The unemployment rate rose slightly to 4.2%, versus 4.1% in February.
What it means
While the March numbers beat forecasts, economists are also cautioning that Mr. Trump’s new tariffs, announced on April 2, could crimp economic growth, raising the risk of a recession. Economic downturns like recessions are typically accompanied by a sharp increase in unemployment.
“Today’s better-than-expected jobs report will help ease fears of an immediate softening in the U.S. labor market. However, this number has become a side dish with the market just focusing on the entrée: tariffs,” said Lindsay Rosner, head of multisector fixed income investing at Goldman Sachs Asset Management, in an email.
What experts say
The labor market’s strength may provide an additional reason for the Federal Reserve to hold off on cutting rates anytime soon, said Joe Gaffoglio, CEO of Mutual Of America Capital Management.
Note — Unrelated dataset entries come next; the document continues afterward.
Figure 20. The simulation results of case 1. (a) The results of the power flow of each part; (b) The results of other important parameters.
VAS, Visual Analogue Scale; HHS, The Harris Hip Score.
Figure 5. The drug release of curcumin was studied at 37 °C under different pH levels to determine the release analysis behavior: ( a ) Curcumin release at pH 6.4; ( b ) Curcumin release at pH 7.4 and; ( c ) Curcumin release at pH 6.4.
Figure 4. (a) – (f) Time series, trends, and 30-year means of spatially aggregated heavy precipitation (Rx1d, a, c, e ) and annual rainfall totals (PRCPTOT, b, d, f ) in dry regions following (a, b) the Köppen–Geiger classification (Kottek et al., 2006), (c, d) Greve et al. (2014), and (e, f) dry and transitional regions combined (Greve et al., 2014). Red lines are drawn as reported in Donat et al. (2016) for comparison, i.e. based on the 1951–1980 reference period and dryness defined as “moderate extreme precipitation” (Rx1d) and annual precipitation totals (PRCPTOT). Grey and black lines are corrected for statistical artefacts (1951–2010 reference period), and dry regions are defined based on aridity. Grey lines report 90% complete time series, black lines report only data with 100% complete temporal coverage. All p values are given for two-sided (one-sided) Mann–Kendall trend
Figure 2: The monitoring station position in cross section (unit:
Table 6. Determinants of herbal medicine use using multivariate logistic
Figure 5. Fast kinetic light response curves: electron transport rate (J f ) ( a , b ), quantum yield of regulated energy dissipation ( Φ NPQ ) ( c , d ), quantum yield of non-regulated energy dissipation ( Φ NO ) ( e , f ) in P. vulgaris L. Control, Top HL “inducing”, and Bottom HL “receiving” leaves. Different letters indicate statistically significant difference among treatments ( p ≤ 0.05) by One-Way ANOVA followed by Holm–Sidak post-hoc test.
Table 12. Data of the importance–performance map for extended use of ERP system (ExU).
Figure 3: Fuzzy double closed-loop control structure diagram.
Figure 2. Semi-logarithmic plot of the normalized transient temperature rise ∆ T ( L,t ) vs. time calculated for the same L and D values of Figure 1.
“The solid March jobs report highlights an economy that remains resilient despite sticky inflation, a drop in consumer confidence and uncertainty surrounding the impacts from recently introduced tariffs,” Gaffoglio added.
Still, the number reflects “a moment of calm before the storm hits,” said Seema Shah, chief global strategist at Principal Asset Management.
“The market needed today’s number. Everyone knows that economic weakness is coming, but at least we can be reassured that the labor market was robust coming into this policy-driven shock and therefore, the slowdown should not be overly steep,” Shah said.
She added, “Next month is when hard data is likely to start showing signs of what soft data has already been signalling.”